#### Activity:
Report each line from the records where the string "wall" turns up.

#### Data to examine:

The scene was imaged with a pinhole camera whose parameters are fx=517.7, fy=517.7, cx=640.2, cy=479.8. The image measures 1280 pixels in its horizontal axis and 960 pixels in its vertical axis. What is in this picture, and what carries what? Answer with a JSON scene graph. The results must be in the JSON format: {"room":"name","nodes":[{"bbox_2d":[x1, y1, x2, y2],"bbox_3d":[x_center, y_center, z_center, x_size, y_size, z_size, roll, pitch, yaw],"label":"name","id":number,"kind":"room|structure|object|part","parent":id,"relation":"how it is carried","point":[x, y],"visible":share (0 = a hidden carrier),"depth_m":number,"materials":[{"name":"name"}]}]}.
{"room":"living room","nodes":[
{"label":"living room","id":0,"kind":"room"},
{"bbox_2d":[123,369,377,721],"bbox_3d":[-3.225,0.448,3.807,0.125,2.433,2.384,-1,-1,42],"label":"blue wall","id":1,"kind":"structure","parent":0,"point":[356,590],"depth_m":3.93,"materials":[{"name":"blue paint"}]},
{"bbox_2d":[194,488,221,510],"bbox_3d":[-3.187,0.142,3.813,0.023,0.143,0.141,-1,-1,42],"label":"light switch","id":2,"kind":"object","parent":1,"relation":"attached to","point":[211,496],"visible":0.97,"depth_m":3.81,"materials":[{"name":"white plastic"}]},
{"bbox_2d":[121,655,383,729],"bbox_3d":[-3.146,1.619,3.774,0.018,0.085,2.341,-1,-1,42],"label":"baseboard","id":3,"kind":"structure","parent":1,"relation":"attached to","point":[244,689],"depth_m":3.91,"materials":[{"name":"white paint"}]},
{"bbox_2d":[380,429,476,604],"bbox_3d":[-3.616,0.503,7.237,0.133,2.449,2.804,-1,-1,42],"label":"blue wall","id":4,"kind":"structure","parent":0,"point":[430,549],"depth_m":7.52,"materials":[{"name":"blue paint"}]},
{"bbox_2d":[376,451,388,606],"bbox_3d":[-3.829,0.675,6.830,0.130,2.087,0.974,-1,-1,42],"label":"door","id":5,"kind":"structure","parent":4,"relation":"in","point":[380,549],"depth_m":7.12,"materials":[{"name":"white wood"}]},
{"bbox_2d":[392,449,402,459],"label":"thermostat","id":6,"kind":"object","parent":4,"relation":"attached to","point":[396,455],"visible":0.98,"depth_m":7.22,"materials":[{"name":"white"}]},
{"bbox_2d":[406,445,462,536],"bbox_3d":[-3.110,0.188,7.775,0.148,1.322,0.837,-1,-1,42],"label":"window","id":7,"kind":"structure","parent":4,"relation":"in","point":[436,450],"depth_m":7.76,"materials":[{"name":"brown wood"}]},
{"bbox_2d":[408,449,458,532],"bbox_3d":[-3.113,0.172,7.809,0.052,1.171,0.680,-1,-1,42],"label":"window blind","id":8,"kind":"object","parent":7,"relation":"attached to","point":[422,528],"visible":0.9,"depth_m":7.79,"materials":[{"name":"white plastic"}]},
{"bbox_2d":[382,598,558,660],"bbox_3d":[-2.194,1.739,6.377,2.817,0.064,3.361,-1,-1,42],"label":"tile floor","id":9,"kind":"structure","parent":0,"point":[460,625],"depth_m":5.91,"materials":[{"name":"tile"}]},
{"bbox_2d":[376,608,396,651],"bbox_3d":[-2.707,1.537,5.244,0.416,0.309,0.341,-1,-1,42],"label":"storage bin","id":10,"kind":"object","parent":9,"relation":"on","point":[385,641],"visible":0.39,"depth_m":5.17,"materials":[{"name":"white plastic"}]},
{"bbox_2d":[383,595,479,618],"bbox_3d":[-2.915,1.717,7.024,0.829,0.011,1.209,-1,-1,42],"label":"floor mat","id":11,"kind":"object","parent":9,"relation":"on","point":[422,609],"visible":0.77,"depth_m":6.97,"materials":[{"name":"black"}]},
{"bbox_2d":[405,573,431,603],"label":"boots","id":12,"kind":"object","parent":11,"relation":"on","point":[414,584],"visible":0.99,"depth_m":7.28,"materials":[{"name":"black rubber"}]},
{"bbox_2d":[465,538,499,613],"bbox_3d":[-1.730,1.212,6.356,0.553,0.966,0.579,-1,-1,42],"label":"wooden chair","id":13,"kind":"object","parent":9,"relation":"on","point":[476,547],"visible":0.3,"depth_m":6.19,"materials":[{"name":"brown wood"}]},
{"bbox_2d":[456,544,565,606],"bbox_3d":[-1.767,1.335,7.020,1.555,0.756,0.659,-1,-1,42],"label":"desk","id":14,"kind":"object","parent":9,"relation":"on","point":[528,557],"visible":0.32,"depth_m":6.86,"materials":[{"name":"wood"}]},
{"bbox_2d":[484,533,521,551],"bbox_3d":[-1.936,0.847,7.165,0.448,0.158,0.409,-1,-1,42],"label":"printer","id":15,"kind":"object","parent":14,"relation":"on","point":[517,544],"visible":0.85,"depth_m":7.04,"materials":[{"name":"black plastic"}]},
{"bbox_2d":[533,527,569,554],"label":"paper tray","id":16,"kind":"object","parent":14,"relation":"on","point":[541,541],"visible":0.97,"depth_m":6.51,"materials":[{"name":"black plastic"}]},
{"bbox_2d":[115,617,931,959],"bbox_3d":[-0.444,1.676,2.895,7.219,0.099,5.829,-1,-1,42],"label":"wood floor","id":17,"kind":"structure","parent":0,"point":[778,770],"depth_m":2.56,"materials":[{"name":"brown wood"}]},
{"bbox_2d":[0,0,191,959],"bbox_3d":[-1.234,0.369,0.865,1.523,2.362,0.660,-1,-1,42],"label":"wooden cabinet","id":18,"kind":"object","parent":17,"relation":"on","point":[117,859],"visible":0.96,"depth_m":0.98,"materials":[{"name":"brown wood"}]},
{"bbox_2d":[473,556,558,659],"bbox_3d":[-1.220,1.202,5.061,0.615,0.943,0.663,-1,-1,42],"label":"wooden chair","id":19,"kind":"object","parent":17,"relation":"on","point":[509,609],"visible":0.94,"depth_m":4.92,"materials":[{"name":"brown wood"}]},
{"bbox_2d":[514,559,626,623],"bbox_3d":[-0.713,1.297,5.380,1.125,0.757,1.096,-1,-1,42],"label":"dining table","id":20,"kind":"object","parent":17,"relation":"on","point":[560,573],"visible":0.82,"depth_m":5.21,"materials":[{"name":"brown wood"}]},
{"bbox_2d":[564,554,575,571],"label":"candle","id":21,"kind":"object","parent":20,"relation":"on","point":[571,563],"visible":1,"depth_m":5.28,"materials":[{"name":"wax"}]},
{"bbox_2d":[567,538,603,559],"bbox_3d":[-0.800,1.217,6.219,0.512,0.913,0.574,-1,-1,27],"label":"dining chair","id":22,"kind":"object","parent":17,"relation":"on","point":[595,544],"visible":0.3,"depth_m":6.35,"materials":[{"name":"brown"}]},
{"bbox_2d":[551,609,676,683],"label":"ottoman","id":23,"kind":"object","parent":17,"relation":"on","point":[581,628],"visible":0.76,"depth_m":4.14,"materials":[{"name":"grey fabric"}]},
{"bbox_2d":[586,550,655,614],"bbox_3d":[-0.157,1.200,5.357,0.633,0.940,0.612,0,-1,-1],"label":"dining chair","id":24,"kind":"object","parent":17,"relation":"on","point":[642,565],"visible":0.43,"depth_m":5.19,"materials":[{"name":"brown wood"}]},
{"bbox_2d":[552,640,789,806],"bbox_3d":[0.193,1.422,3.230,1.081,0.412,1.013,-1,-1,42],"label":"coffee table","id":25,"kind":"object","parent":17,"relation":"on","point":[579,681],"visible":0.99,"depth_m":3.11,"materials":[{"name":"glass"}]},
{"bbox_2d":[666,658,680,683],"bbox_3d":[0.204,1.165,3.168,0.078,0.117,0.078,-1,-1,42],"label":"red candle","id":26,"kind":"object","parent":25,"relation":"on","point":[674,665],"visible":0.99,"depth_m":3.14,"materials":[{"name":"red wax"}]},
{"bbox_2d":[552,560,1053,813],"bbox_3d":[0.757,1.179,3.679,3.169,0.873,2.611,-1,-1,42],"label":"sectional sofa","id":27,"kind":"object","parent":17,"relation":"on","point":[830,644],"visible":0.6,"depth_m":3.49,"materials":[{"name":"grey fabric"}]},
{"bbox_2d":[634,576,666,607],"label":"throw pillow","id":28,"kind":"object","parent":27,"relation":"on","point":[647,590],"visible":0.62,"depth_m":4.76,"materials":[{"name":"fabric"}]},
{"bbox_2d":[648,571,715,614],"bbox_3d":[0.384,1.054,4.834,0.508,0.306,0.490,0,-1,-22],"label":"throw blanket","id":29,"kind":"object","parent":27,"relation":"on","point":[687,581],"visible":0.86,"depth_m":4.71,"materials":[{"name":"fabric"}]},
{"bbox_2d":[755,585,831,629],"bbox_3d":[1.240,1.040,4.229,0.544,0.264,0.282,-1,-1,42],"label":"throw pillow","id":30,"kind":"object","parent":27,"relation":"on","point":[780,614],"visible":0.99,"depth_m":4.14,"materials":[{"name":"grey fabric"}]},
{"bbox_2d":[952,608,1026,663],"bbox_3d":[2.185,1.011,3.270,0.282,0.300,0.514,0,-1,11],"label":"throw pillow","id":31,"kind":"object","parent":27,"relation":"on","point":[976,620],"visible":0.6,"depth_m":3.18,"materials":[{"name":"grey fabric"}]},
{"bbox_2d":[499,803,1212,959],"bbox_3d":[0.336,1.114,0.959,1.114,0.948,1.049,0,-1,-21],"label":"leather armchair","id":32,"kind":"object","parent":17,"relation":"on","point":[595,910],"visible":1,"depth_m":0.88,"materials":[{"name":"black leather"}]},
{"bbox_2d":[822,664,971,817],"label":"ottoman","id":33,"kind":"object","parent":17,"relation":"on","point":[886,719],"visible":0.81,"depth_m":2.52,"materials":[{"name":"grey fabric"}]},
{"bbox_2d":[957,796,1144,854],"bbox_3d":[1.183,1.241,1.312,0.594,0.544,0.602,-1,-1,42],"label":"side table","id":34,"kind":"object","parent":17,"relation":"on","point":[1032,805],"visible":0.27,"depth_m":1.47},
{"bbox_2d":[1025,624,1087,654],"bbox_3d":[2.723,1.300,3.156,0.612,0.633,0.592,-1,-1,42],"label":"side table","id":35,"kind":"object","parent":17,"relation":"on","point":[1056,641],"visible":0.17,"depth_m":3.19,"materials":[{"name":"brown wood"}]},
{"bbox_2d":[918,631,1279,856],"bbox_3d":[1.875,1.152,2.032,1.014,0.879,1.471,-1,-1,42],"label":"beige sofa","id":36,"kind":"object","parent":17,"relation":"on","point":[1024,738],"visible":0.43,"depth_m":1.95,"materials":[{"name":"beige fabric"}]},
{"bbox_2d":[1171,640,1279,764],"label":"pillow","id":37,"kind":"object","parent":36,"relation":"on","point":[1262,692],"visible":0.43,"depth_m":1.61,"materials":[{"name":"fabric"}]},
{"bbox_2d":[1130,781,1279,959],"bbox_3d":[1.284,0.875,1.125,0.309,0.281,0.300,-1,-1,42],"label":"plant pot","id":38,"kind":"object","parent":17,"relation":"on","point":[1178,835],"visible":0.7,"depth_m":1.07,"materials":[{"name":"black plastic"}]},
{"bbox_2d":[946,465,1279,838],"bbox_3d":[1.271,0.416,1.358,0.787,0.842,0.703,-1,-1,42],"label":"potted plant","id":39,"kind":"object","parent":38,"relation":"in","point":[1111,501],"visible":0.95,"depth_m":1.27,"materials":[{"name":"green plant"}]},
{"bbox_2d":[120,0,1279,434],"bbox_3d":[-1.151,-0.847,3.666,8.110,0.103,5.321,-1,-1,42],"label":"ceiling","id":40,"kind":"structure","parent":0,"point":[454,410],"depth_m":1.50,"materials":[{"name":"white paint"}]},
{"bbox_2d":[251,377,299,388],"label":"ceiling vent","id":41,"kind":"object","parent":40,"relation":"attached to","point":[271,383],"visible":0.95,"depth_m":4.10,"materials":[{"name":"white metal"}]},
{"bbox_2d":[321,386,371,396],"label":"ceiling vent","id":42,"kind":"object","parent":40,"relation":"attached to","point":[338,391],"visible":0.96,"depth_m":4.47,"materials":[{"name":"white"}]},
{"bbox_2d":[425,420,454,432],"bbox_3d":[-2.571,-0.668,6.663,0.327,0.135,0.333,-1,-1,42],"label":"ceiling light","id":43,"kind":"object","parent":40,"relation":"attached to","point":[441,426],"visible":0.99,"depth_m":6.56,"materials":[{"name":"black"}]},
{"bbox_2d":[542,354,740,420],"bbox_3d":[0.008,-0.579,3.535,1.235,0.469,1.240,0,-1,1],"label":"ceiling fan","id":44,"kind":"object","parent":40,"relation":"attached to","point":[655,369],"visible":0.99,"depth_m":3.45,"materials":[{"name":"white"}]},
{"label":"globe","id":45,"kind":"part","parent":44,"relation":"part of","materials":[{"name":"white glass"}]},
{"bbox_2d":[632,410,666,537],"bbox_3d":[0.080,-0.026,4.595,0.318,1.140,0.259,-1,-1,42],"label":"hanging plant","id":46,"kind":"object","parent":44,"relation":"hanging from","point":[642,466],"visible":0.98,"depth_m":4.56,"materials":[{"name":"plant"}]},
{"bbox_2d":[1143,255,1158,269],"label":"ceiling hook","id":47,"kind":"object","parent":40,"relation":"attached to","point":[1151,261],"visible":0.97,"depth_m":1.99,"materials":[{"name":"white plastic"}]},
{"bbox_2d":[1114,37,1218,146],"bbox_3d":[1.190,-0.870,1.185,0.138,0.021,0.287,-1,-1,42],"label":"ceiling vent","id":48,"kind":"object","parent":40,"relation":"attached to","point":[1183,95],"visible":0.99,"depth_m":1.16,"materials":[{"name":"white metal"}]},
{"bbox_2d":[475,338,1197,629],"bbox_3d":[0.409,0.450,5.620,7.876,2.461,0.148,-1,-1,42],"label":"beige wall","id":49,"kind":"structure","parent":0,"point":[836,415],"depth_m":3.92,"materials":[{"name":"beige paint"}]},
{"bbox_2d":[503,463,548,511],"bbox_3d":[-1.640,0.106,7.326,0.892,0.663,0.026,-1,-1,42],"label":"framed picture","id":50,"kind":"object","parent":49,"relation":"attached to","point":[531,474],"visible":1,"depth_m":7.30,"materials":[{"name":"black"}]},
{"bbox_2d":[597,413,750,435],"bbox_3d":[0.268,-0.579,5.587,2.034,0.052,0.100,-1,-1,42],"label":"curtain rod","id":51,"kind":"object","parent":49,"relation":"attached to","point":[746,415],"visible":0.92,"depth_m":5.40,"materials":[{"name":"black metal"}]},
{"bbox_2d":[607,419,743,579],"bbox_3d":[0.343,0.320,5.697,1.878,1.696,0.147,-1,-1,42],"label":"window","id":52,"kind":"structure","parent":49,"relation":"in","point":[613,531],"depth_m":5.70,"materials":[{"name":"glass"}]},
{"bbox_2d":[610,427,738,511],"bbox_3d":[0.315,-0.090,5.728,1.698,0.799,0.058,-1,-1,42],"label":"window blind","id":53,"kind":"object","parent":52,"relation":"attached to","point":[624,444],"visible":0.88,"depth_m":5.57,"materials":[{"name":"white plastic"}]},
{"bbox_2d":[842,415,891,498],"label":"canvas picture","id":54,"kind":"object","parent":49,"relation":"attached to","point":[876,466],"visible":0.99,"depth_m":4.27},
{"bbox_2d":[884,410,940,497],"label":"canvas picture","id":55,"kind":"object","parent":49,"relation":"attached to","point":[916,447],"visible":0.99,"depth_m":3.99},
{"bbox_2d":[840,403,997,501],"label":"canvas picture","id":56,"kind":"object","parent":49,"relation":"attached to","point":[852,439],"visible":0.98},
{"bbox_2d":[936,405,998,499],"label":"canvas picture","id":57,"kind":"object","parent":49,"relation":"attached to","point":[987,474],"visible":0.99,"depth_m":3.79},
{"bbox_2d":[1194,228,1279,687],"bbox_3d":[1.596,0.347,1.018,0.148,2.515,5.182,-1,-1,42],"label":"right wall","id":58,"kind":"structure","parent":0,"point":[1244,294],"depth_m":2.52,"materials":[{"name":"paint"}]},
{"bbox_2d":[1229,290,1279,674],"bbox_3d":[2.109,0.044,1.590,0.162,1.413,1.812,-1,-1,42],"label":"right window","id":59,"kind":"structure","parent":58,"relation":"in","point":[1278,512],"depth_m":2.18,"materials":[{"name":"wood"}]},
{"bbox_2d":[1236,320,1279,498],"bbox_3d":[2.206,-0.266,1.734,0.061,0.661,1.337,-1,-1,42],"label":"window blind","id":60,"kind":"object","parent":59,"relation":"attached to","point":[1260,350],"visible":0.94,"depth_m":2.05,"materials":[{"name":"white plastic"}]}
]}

#### Problem solution:
{"bbox_2d":[123,369,377,721],"bbox_3d":[-3.225,0.448,3.807,0.125,2.433,2.384,-1,-1,42],"label":"blue wall","id":1,"kind":"structure","parent":0,"point":[356,590],"depth_m":3.93,"materials":[{"name":"blue paint"}]},
{"bbox_2d":[380,429,476,604],"bbox_3d":[-3.616,0.503,7.237,0.133,2.449,2.804,-1,-1,42],"label":"blue wall","id":4,"kind":"structure","parent":0,"point":[430,549],"depth_m":7.52,"materials":[{"name":"blue paint"}]},
{"bbox_2d":[475,338,1197,629],"bbox_3d":[0.409,0.450,5.620,7.876,2.461,0.148,-1,-1,42],"label":"beige wall","id":49,"kind":"structure","parent":0,"point":[836,415],"depth_m":3.92,"materials":[{"name":"beige paint"}]},
{"bbox_2d":[1194,228,1279,687],"bbox_3d":[1.596,0.347,1.018,0.148,2.515,5.182,-1,-1,42],"label":"right wall","id":58,"kind":"structure","parent":0,"point":[1244,294],"depth_m":2.52,"materials":[{"name":"paint"}]},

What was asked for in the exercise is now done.